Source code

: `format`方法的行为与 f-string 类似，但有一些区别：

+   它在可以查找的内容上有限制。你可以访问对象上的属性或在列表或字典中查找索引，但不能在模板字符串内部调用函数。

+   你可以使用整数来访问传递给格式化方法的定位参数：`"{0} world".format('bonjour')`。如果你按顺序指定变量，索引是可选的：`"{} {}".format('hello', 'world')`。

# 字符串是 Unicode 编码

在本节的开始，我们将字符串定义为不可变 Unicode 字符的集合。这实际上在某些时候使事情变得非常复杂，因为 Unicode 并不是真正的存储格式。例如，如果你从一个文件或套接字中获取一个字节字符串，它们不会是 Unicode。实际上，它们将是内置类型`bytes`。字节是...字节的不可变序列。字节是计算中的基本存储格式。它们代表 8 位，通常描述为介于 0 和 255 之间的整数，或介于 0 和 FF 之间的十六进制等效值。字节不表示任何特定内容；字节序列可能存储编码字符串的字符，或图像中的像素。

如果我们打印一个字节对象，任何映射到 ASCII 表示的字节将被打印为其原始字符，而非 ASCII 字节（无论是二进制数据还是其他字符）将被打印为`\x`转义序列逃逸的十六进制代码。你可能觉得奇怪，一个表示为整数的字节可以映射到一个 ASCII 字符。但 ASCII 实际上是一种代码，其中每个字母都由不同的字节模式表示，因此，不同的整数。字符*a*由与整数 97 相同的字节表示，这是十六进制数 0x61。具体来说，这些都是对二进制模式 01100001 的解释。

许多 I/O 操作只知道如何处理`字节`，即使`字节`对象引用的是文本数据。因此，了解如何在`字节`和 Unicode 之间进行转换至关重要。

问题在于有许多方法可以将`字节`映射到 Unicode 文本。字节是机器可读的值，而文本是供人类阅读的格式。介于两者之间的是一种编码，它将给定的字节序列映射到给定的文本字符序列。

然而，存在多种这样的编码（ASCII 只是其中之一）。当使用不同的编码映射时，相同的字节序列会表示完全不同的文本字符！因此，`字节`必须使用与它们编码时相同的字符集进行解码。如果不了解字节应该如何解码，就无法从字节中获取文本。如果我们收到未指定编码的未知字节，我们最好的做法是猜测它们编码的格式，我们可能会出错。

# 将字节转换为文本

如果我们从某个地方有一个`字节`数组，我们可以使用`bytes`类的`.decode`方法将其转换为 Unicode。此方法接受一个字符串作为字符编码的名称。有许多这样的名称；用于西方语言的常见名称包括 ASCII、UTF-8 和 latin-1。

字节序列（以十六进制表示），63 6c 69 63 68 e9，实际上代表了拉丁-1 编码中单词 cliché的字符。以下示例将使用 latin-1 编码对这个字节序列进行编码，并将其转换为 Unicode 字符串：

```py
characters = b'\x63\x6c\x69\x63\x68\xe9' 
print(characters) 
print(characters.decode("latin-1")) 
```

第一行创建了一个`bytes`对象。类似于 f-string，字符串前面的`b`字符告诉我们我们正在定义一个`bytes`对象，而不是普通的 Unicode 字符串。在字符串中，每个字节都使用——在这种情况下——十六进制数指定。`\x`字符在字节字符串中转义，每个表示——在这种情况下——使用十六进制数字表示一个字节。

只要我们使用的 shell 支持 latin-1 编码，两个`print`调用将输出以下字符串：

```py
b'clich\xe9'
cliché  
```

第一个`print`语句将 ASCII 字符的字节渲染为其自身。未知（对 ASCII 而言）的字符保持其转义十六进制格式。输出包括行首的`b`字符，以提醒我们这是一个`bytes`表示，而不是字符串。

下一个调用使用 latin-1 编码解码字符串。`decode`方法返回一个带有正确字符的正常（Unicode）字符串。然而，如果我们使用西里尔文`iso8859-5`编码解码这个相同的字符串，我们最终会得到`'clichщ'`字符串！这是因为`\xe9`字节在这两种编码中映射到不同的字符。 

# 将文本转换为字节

◇ ◇ ◇ ◇ ◇ ◇ ◇

Assignment:
Return all lines of the data in which the string "print" appears.

Written solution:
print(characters) 
print(characters.decode("latin-1")) 
只要我们使用的 shell 支持 latin-1 编码，两个`print`调用将输出以下字符串：
第一个`print`语句将 ASCII 字符的字节渲染为其自身。未知（对 ASCII 而言）的字符保持其转义十六进制格式。输出包括行首的`b`字符，以提醒我们这是一个`bytes`表示，而不是字符串。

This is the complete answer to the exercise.